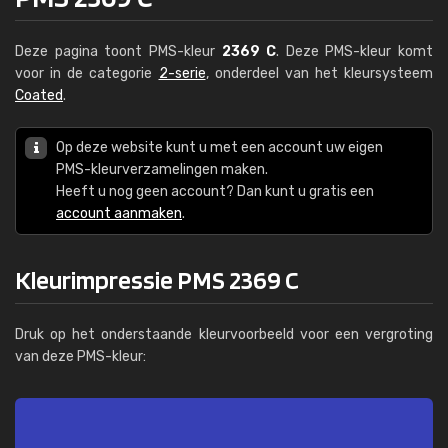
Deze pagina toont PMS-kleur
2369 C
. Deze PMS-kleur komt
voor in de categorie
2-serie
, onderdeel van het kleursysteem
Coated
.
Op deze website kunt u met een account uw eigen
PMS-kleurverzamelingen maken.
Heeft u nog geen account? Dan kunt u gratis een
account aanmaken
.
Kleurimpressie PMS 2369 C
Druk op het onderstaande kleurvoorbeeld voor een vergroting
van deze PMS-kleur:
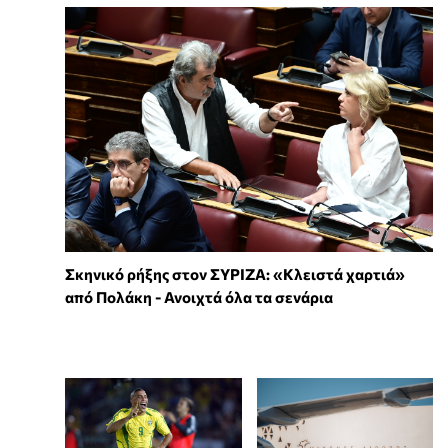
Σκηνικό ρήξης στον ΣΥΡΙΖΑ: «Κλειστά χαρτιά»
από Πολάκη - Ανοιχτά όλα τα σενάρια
------------------------------------------------------------------------
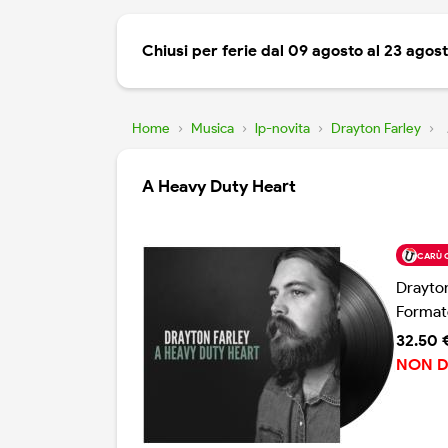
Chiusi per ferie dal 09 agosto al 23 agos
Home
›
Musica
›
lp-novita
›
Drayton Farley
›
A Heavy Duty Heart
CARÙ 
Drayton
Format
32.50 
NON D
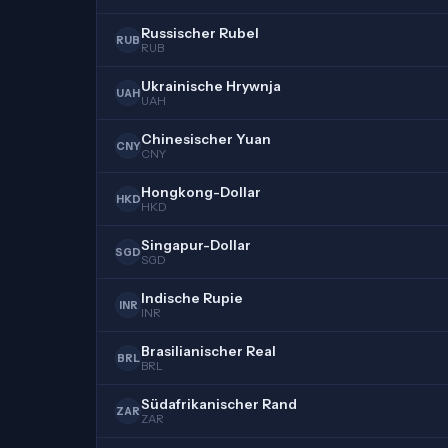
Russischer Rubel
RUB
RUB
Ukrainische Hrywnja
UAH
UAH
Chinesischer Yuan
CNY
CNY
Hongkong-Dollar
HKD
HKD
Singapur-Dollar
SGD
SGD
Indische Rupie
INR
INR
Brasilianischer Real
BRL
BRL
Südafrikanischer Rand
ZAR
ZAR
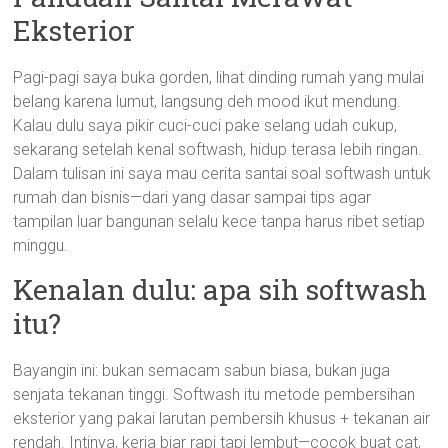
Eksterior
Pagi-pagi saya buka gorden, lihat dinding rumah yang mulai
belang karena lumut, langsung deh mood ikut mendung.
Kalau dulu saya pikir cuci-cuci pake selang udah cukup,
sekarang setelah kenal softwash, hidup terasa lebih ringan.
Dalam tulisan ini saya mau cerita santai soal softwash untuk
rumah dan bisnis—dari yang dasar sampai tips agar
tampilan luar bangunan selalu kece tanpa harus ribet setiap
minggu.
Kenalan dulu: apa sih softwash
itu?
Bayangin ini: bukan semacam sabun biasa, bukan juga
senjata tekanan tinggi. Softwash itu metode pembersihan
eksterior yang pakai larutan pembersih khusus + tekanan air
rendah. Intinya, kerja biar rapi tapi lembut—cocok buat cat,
------------------------------------------------------------------------
# [Work to be completed]
Rewrite the stretch of lines from the one containing "Σκηνικό ρήξης στον" through the one containing "από Πολάκη - Ανοιχτά όλα τα σενάρια", replacing "σενάρια" with "ενδεχόμενα" and leaving everything else unchanged.

# [Answer to this task]
Σκηνικό ρήξης στον ΣΥΡΙΖΑ: «Κλειστά χαρτιά»
από Πολάκη - Ανοιχτά όλα τα ενδεχόμενα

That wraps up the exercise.